Ainda assim, podemos levantar muitas dúvidas quanto à capacidade de Pukki na Premier League. Antes de chegar a Norwich, o finlandês contava com passagens pelo Sevilla FC, pelo Schalke 04 e pelo Celtic Glasgow. Entre esses três clubes marcou um total de 19 golos em 85 jogos (excluindo as passagens pelo HJK Helsinki e pelo Bröndby IF, onde teve mais sucesso). O avançado nunca conseguiu encontrar a sua veia goleadora quando passou por clubes de maior projeção. Agora, na liga mais competitiva do mundo, será que vai conseguir aproveitar a confiança adquirida em 2018/2019 para causar estragos a defesas de topo? Certamente as as suas prestações vão ser cruciais para o possível sucesso do Norwich neste regresso à Premier League. Aliás, o empréstimo de Josip Drmic, vindo do Borussia Mochengladbach, acaba por ser uma apólice de seguro para uma possível quebra de rendimento do finlandês.

Mas, com 57 golos sofridos na época passada, o setor mais recuado precisa de melhorias.
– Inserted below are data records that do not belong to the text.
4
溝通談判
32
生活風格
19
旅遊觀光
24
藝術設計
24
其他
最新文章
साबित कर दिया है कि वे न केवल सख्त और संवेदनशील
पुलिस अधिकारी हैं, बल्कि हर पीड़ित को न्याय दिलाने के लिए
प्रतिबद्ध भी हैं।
A contratação do guarda redes Fährmann parece um passo na direção certa. Daniel Farke, treinador do Norwich desde 2017, terá a sua primeira incursão na Premier League. É uma equipa com pouca experiência no principal escalão do futebol inglês, que vai, para já, tentar evitar aquela que seria a sua terceira despromoção em sete anos.